Warsaw is an intriguing place situated at the intersection of two historical, geographical and cultural axes: the East-West one is symbolically intersected by the Vistula River, whereas the North-South axis is represented by the amber route. The spirit of humanism has been present here since the times of the father of the Polish poetry – Jan Kochanowski. The architecture of the capital was the work of Italian Enlightenment artists (which is reflected in the reconstructed silhouette of our school and the theatre building). Apart from the impact of the Mediterranean and southern cultures, the city has been influenced by the northern protestant traditions (works by the seminal figure of fantastic literature E.T.A. Hoffman were conceived here) and achievements of great theatre reformers from both East and West. Ideas of Konstantin Stanislavski met here with concepts of Bertold Brecht, Edward Gordon Craig and the French theatre. Works by Juliusz Osterwa, Ryszard Bolesławski, Leon Schiller and, in later years, Konrad Swinarski or Jerzy Grzegorzewski were created here. Recent years have brought artistic encounters with Jacques Lassalle and Eimuntas Nekrošius. Poland of the 20th century, particularly affected by the experience of wars and the Holocaust, has presented to the world the avant-garde theatre of Jerzy Grotowski and Tadeusz Kantor. Today our country is an incredibly dynamic place in Europe, where rapid social and economic changes take place.
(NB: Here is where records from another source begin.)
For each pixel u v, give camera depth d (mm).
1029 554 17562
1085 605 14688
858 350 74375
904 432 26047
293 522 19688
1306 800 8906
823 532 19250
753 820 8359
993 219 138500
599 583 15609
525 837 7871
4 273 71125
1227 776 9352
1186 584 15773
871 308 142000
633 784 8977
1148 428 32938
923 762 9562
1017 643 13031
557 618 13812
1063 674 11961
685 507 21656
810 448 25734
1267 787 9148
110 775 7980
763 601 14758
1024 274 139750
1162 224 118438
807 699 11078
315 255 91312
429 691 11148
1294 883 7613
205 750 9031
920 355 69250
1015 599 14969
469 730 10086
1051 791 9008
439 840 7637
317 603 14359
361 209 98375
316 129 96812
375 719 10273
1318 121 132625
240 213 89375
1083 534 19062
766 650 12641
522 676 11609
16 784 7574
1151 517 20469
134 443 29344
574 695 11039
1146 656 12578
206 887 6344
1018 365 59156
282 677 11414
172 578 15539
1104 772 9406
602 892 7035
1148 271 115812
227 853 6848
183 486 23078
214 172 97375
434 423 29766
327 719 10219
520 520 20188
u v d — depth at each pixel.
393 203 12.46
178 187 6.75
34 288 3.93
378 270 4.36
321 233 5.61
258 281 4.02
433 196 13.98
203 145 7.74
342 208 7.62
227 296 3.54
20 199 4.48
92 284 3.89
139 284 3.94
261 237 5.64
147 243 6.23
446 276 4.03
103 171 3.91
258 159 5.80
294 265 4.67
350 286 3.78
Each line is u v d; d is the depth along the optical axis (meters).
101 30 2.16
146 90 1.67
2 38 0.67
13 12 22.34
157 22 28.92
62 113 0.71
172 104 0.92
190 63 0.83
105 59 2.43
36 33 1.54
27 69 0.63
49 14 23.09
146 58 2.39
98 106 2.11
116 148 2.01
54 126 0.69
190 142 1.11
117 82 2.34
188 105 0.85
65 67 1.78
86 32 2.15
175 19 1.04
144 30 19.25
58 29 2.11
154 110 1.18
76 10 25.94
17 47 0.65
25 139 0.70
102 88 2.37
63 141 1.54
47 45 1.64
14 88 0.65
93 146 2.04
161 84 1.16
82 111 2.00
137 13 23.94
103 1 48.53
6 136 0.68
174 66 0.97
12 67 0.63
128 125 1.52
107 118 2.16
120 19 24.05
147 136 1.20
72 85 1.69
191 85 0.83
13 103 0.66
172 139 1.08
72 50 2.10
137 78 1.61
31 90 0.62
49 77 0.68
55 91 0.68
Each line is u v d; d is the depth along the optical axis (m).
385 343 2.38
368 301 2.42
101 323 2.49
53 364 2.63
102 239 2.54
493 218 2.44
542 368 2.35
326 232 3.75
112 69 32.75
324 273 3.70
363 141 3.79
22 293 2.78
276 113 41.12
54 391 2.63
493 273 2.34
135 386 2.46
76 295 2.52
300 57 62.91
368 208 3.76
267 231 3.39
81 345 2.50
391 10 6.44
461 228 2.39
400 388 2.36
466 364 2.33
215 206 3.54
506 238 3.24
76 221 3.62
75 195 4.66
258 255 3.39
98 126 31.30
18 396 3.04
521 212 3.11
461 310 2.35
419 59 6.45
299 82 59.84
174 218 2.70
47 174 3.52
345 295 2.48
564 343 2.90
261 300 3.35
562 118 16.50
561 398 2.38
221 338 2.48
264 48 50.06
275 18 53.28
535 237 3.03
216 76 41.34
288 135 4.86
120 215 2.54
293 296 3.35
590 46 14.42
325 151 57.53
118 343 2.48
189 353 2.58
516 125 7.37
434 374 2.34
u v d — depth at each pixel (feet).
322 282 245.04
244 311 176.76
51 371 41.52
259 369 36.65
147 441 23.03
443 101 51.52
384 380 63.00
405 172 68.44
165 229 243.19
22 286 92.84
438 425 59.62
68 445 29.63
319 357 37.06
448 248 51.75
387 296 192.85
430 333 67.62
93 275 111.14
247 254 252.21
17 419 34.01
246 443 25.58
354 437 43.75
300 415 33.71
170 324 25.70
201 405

The Aleksander Zelwerowicz Theatre Academy, situated right in the heart of Warsaw and in Białystok, is, by global standards, a relatively small college, with no more than 400 students. It is an autonomous state school, offering Masters programmes for students of acting, puppetry, directing and theatrology. We consider our institution a place where teaching craft is paired with humanistic reflection. Apart from its artistic events, the Academy organises conferences and holds publishing and scientific activities. Drawing from more than two hundred years of artistic education in Warsaw, we are trying to stay open to the latest trends and phenomena occurring in the European and world art. Our graduates are prepared to work not only in repertory and independent theatres, but also TV and film. The Academy is a hotbed for talents, space for experiments, artistic risk and debates on contemporary problems. We cooperate with numerous foreign schools, organise students and teachers’ exchange, participate in festivals both in Poland and abroad, and hold membership in organisations associating artistic schools. Moreover, every second year we host the International Theatre School Festival ITSelF and the International Festival of Puppet Schools LALKANIELALKA.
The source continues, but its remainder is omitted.